Kelly Brozyna, founder and president of the Colorado Business Development Foundation, said she is concerned about how the bill would impact people like her daughter, Katherine, a recent college graduate who lives in Boston. Her daughter earns about $45,000 per year.
However, Abigail Zapote, executive director of Latinos for a Secure Retirement, said the Social Security 2100 Act will help Latino families and their younger members who are often tasked with caring for older relatives.
“As a millennial, I am willing to pay the additional tax to ensure that my generation and future generations also have the same, or dare I say better, benefits and equity than generations do today,” Zapote said.
Larson said his Republican colleagues exaggerate the impact of his proposed Social Security tax increase, which he has often said would be less than the cost of a Starbucks latte.
“For someone making $50,000 a year, it’s 50 cents a week,” he said.
He was defended by fellow Ways and Means Democrats, like Rep. Mike Thompson, D-Calif., who said Republicans have “faux concern about young workers.”
Thompson also said GOP lawmakers “discount that Larson has a way to pay for his bill” while Republicans “did not have a mechanism for paying their tax cut bill.”
Thompson, Larson and other Democrats also say the GOP hasn’t offered an alternative plan to keep Social Security solvent.
“When it comes down to paying for it, they say ‘Oh your plan is too costly,’ but they have no plan,” Larson said.
To Larson, the GOP would like to see the Social Security program face cuts “because they don’t come up with another plan.”
While a partisan divide yawns over Larson’s bill, the lawmaker said “there’s wide bipartisan support outside Congress,” for his proposal.
And the Democratic lawmaker is also hoping for support from the nation’s top Republican, who resides in the White House.
He told GOP lawmakers at the hearing that President Donald Trump faced down 16 other Republican presidential candidates during a 2016 debate to defend Social Security, vowing “I’m not going to cut it.”

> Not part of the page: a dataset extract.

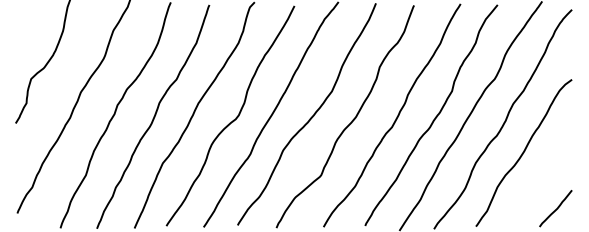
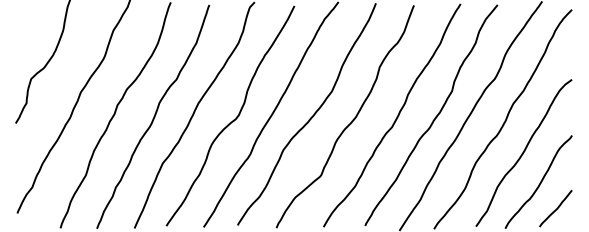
curve at (539, 182): none -> present
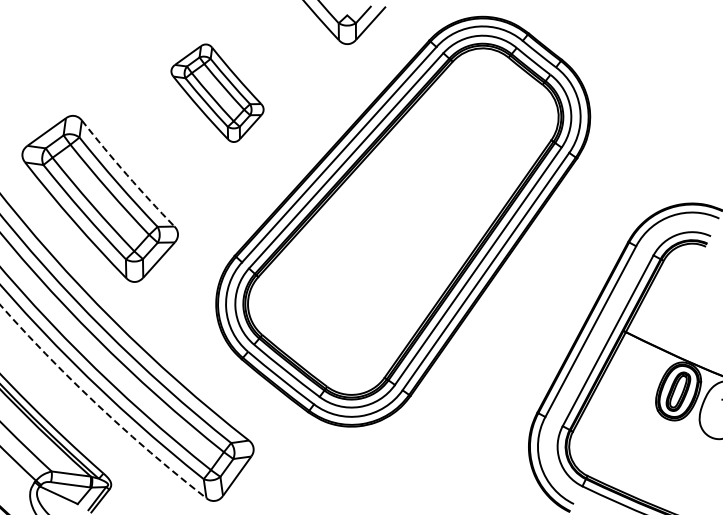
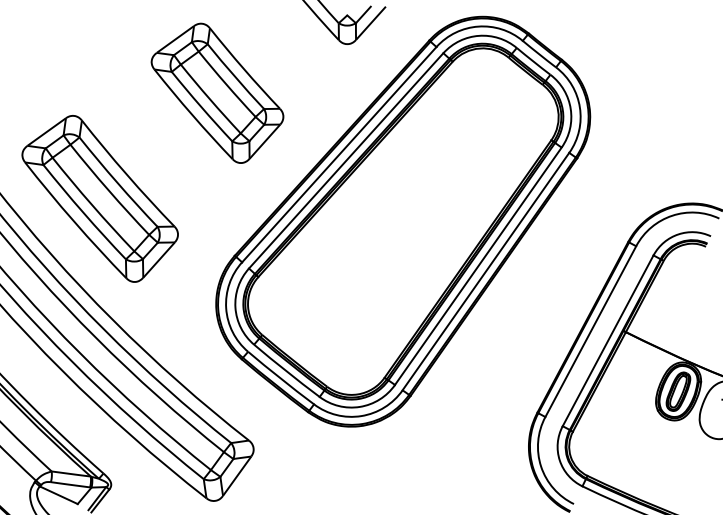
part at (217, 92) size: 95x100 px -> 135x142 px
arc at (126, 174): dashed -> solid
arc at (99, 406): dashed -> solid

Opposition by House Republicans to the Social Security 2100 Act won’t derail it because there are enough Democrats in that chamber to pass Larson’s legislation.
The trouble will come in the GOP-held Senate. Larson said he has spoken about his bill with some Senate Republicans, including Susan Collins of Maine, “but they have yet to endorse it.”
Correction: Aug. 5, 2019. An earlier version of this story incorrectly described Larson’s plan to increase the Social Security tax rate. His plan calls for an increase of .1 % per year, not .01%.